Antibiotics developed in the 1940s revolutionized the battle against bacteria, but the ability of microorganisms to quickly mutate in order to survive poses a new challenge to the medical world, according to the preliminary conclusions of a report scheduled for release this year.
According to the report, titled Shadow Epidemic: The Growing Menace of Drug Resistance, the overuse of antibiotics in industrialized nations has caused the increased resistance to drugs among bacteria. There has been a sharp increase of infectious diseases among employees at hospitals in industrialized nations due to bacteria's resistance to drugs, according to the report.
"This is really a threat," said Thomas O'Brien, a WHO official. "We are not doing enough. ... There is a tendency of overlooking this problem."
The problem is compounded by the lack of understanding of the rise of infectious diseases in parts of the world, experts said.
"In addition to the ominous findings, there is a larger problem of a complete lack of knowledge in vast regions of the world about the emergence of dangerous infectious agents," Levy said. "Because microbes in one part of the world can easily spread to another there is a national security mandate to expand our global surveillance networks throughout the world."
The issue has some US members of Congress worried.
"Drug-resistant infections have the potential to overrun our most widely used antibiotics and pose a very serious threat to public health," Stephen Lynch, a Massachusetts Democrat and member of the House subcommittee on national security and emerging threats, said recently.
J. Santini, AFP
GREATER THREAT
Biological weapons now more dangerous than nuclear
LONDON
The threat from biological weapons has outstripped that of chemical and nuclear weapons because of advances in biotechnology, the respected British Medical Association (BMA) warned in a report published in October.

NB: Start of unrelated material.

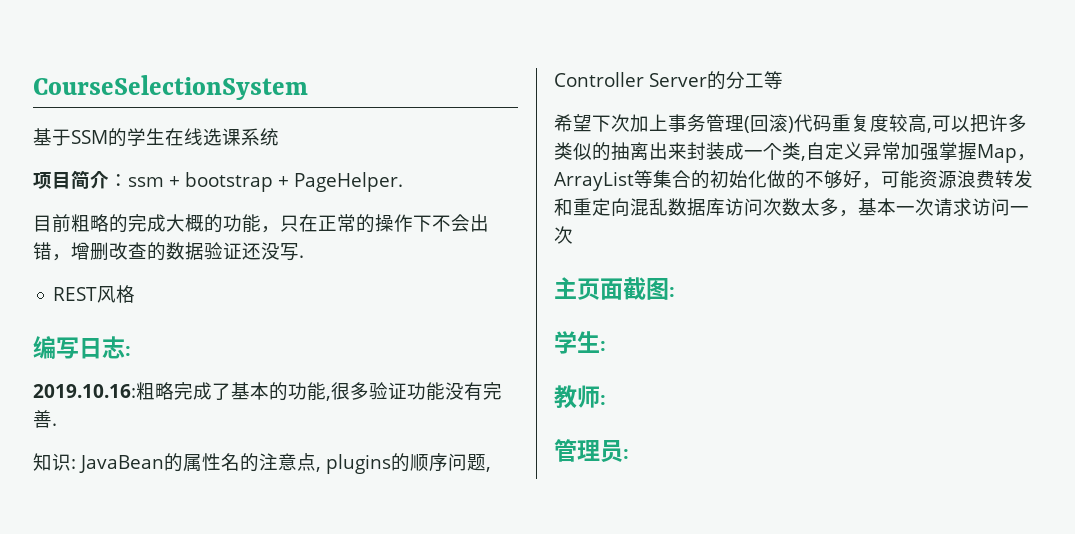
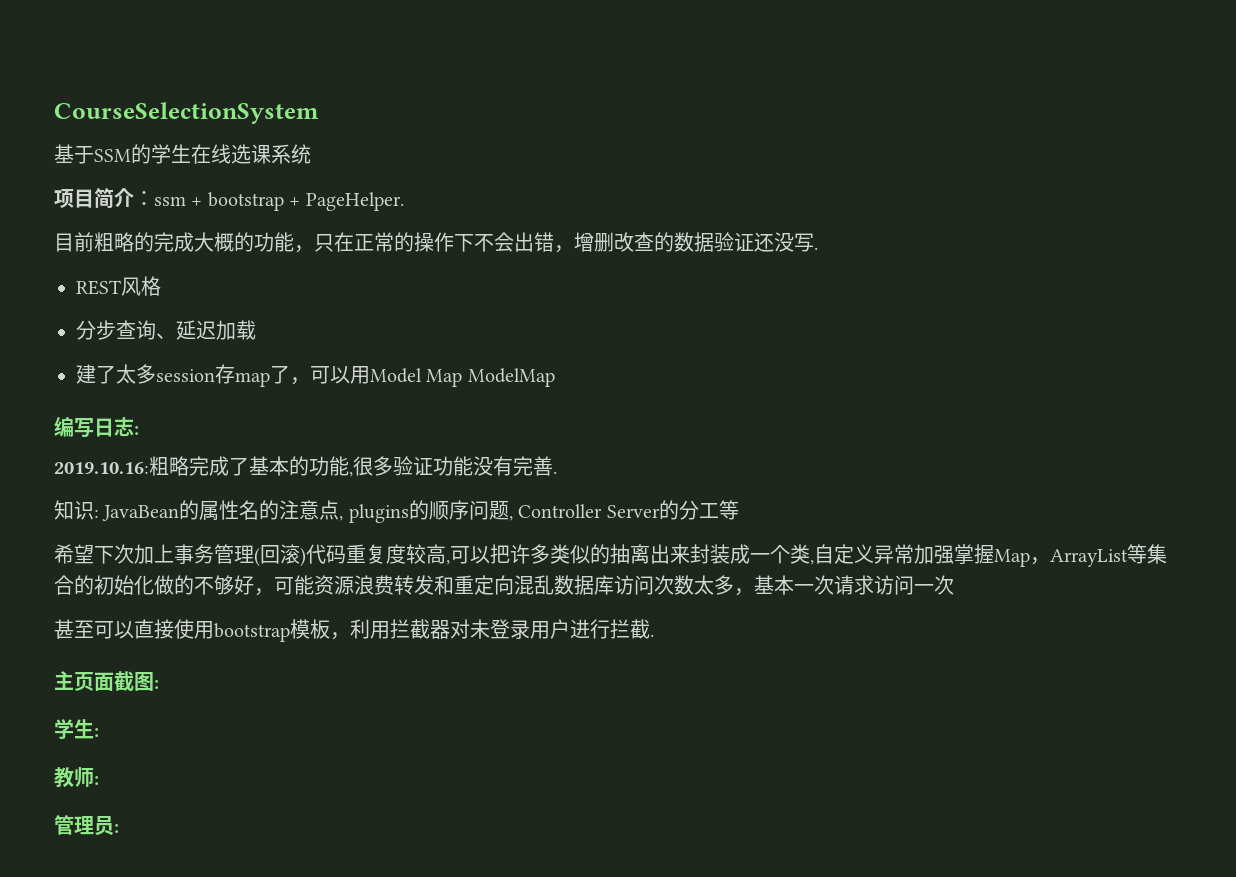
(136, 294) none -> [76,320,256,340] [76,364,555,387] // 分步查询、延迟加载 // 建了太多session存map了，可以用Model Map ModelMap
(573, 235) none -> [54,619,654,642] // 甚至可以直接使用bootstrap模板，利用拦截器对未登录用户进行拦截.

"What we are talking about here is the development of a technology that could clearly be misused by terrorists or deranged individuals," the author of the report, Prof. Malcolm Dando, said. "We have a much more difficult problem in controlling biological weapons (as opposed to nuclear) in the long term," said Dando, an arms-control expert for over 20 years.
In 1999, the BMA issued a report calling unsuccessfully for the 1975 UN convention on biological and chemical weapons to be strengthened.

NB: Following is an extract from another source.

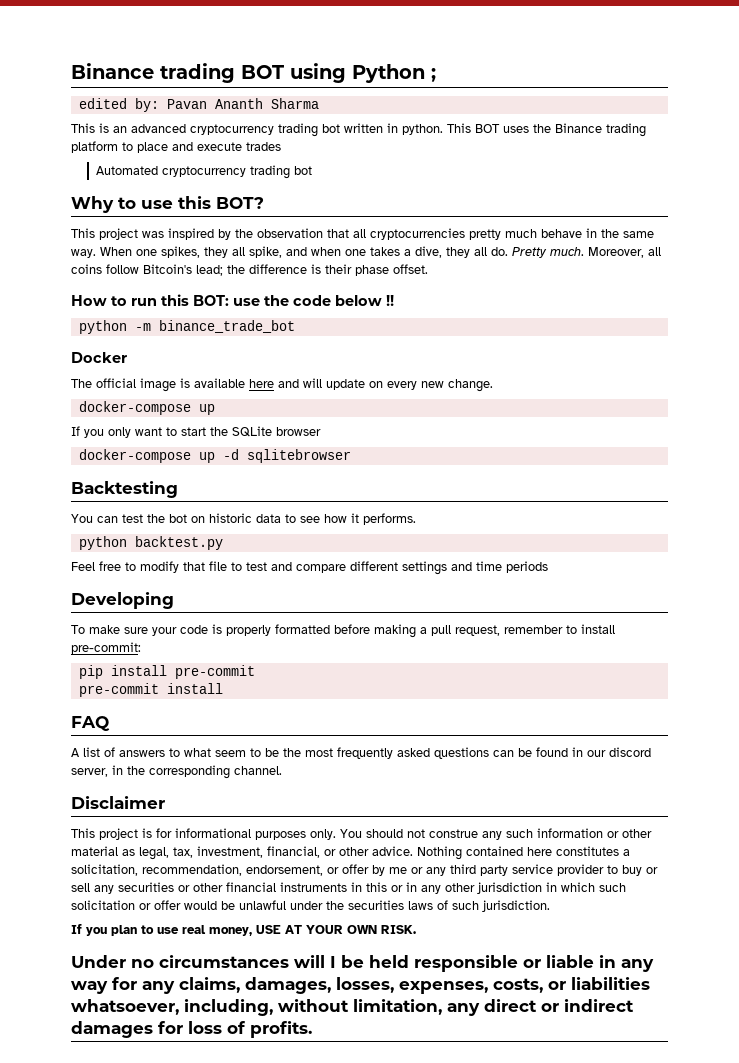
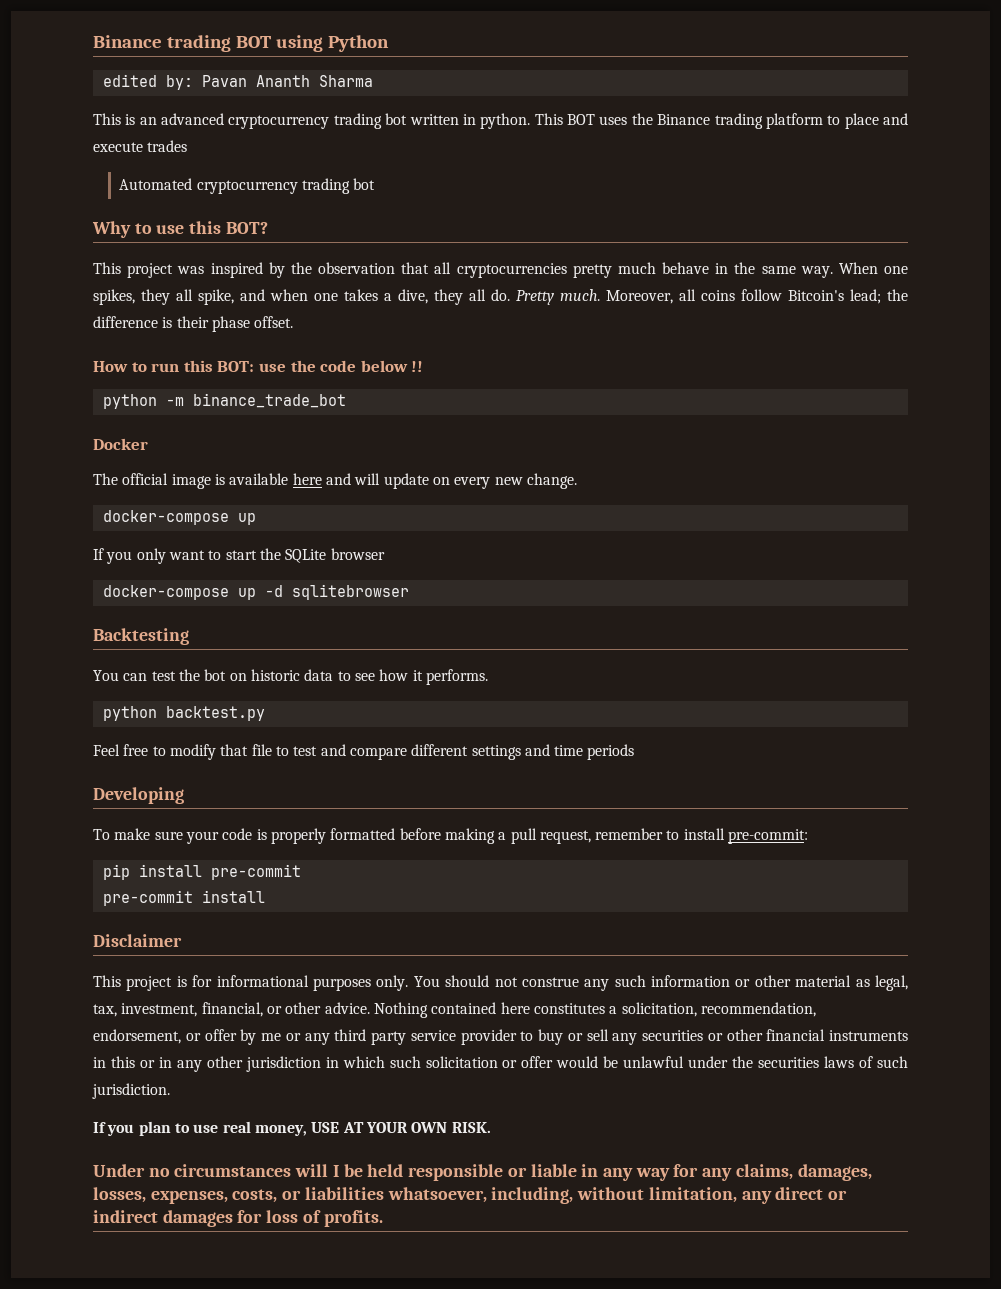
[431,68,436,82] ; -> (389, 43) none
[71,716,110,731] [71,747,651,759] [71,765,282,779] // FAQ // A list of answers to what seem to be the most frequently asked questions can be found in our discord server, in the corresponding channel. -> (265, 896) none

The US government argued that imposing controls on biotechnology would interfere with benign research being carried out and consequently pulled out of international talks aimed at boosting the convention in 2001.

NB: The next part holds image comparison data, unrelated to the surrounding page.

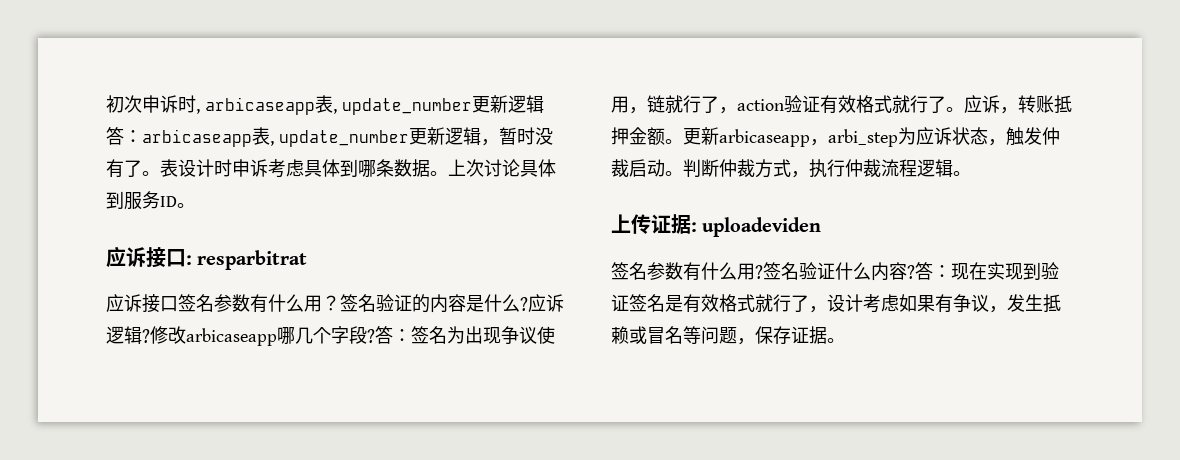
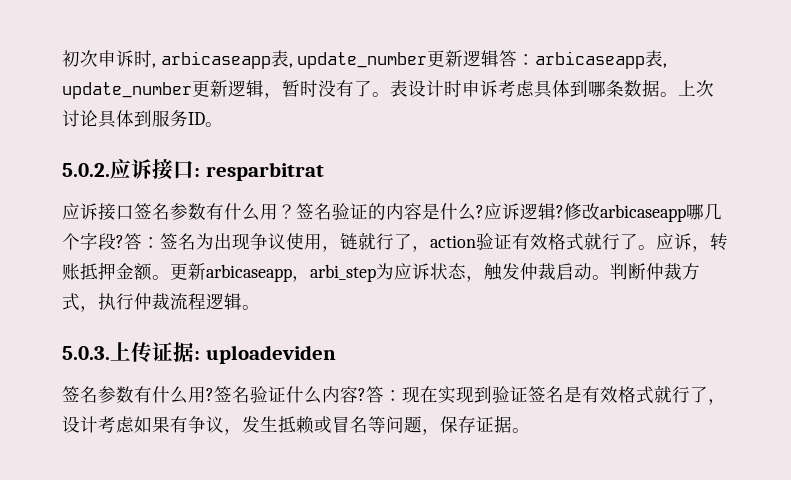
(195, 205) none -> [62,163,110,177] 5.0.2.
(971, 173) none -> [62,346,110,360] 5.0.3.

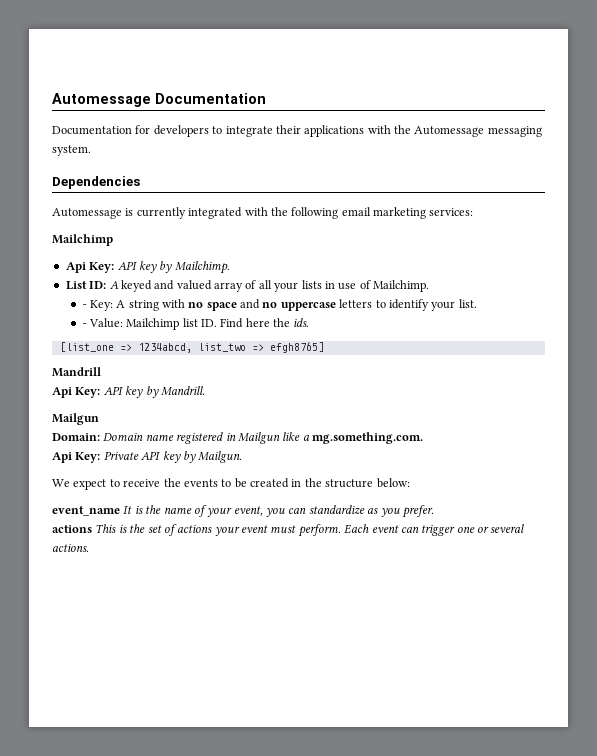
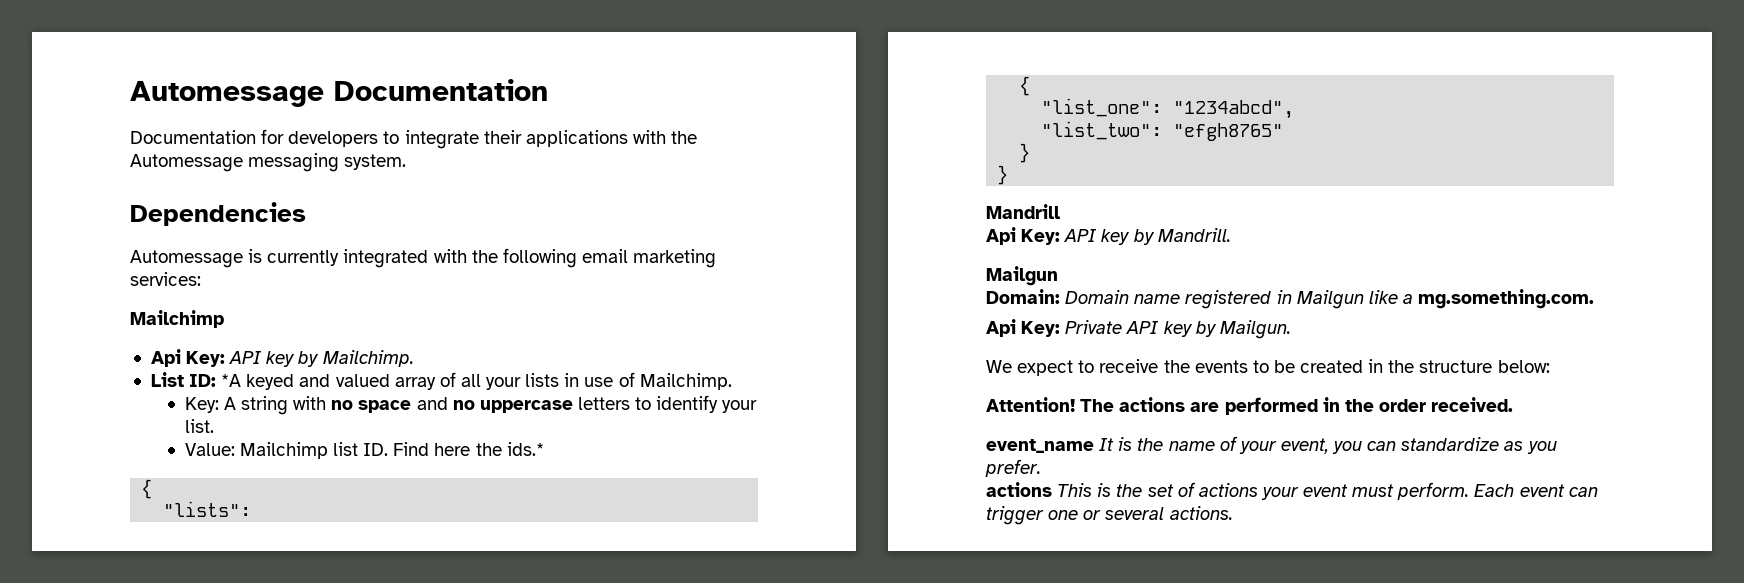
[109,281,119,289] A -> [221,374,242,387] *A
[82,304,88,308] - -> (732, 381) none
[82,323,88,327] - -> (214, 426) none
[293,318,310,327] [59,342,324,353] ids. // [list_one => 1234abcd, list_two => efgh8765] -> [506,442,544,456] [141,479,153,499] [163,501,252,517] [1019,76,1031,96] [1041,98,1295,119] [1041,121,1284,141] [1019,143,1031,163] [997,165,1009,185] ids.* // { // "lists": // { // "list_one": "1234abcd", // "list_two": "efgh8765" // } // }
(410, 483) none -> [986,397,1514,415] // Attention! The actions are performed in the order received.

In its latest report, Weapons and Humanity II, the BMA warns that the window of opportunity to tackle the spread of biological weapons was shrinking fast. If unchecked, terrorists could target specific ethnic groups and spread devastating diseases such as deadly strains of flu, a synthetic version of the poliovirus or genetically engineered anthrax, it said.
"It's never been easier to develop biological weapons--all you have to do is look on the Internet," said Vivienne Nathanson, head of science and ethics at the BMA. "The situation today is arguably worse than it was when we published our last report five years ago. The very existence of international laws to protect us is being questioned, and the anthrax attacks in the US in 2001 caused widespread panic and fear."
Urging the international community to take up the issue, she said: "This report does not make comfortable reading, but it is essential governments take action on this issue now.
If we wait too long it will be virtually impossible to defend ourselves."